# Use Case: Parallel Nested Loops

One of the many applications of Dagger is that it can be used as a drop-in replacement for nested multi-threaded loops that would otherwise be written with `Threads.@threads`

.

Consider a simplified scenario where you want to calculate the maximum mean values of random samples of various lengths that have been generated by several distributions provided by the Distributions.jl package. The results should be collected into a DataFrame. We have the following function:

```
using Dagger, Random, Distributions, StatsBase, DataFrames
function f(dist, len, reps, σ)
v = Vector{Float64}(undef, len) # avoiding allocations
maximum(mean(rand!(dist, v)) for _ in 1:reps)/σ
end
```

Let us consider the following probability distributions for numerical experiments, all of which have expected values equal to zero, and the following lengths of vectors:

```
dists = [Cosine, Epanechnikov, Laplace, Logistic, Normal, NormalCanon, PGeneralizedGaussian, SkewNormal, SkewedExponentialPower, SymTriangularDist]
lens = [10, 20, 50, 100, 200, 500]
```

Using `Threads.@threads`

those experiments could be parallelized as:

```
function experiments_threads(dists, lens, K=1000)
res = DataFrame()
lck = ReentrantLock()
Threads.@threads for T in dists
dist = T()
σ = std(dist)
for L in lens
z = f(dist, L, K, σ)
Threads.lock(lck) do
push!(res, (;T, σ, L, z))
end
end
end
res
end
```

Note that `DataFrames.push!`

is not a thread safe operation and hence we need to utilize a locking mechanism in order to avoid two threads appending the DataFrame at the same time.

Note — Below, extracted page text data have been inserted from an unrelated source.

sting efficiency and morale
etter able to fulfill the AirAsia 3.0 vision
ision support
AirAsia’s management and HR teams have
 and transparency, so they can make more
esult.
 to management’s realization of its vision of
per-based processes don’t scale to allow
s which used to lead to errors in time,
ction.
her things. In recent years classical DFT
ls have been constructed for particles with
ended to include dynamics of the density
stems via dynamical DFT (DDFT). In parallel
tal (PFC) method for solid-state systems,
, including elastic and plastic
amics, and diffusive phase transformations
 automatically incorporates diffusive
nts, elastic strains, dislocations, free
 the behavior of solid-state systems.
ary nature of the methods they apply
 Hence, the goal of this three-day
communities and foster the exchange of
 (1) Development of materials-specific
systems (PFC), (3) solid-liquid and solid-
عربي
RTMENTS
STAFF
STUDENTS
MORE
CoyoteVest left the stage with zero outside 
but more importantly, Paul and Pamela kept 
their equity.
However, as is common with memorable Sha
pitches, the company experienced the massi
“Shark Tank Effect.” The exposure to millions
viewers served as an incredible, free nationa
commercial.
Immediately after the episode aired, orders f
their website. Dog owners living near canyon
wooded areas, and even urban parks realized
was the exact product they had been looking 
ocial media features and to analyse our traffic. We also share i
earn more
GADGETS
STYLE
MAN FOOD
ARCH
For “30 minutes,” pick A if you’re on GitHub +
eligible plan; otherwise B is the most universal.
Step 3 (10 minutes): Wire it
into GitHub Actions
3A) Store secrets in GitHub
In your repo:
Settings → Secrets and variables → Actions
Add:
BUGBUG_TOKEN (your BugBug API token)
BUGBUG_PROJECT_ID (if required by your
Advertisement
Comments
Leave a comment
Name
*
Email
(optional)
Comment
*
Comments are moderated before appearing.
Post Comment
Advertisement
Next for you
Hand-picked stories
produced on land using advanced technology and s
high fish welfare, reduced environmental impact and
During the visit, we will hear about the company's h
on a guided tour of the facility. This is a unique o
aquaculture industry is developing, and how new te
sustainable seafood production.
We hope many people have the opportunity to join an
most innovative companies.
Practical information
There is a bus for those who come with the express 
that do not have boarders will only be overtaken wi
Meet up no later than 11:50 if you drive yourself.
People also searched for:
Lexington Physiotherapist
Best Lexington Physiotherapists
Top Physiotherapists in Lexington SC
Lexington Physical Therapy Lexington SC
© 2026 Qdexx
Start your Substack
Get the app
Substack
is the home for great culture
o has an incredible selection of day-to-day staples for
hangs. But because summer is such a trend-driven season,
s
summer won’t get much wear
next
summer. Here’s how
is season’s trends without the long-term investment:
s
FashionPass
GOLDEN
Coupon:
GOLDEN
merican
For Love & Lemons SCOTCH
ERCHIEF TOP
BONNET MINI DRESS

The same code could be rewritten in Dagger as:

```
function experiments_dagger(dists, lens, K=1000)
res = DataFrame()
@sync for T in dists
dist = T()
σ = Dagger.@spawn std(dist)
for L in lens
z = Dagger.@spawn f(dist, L, K, σ)
push!(res, (;T, σ, L, z))
end
end
res.z = fetch.(res.z)
res.σ = fetch.(res.σ)
res
end
```

In this code we have job interdependence. Firstly, we are calculating the standard deviation `σ`

and than we are using that value in the function `f`

. Since `Dagger.@spawn`

yields an `EagerThunk`

rather than actual values, we need to use the `fetch`

function to obtain those values. In this example, the value fetching is perfomed once all computations are completed (note that `@sync`

preceding the loop forces the loop to wait for all jobs to complete). Also, note that contrary to the previous example, we do not need to implement locking as we are just pushing the `EagerThunk`

results of `Dagger.@spawn`

serially into the DataFrame (which is fast since `Dagger.@spawn`

doesn't block).

The above use case scenario has been tested by running `julia -t 8`

(or with `JULIA_NUM_THREADS=8`

as environment variable). The `Threads.@threads`

code takes 1.8 seconds to run, while the Dagger code, which is also one line shorter, runs around 0.9 seconds, resulting in a 2x speedup.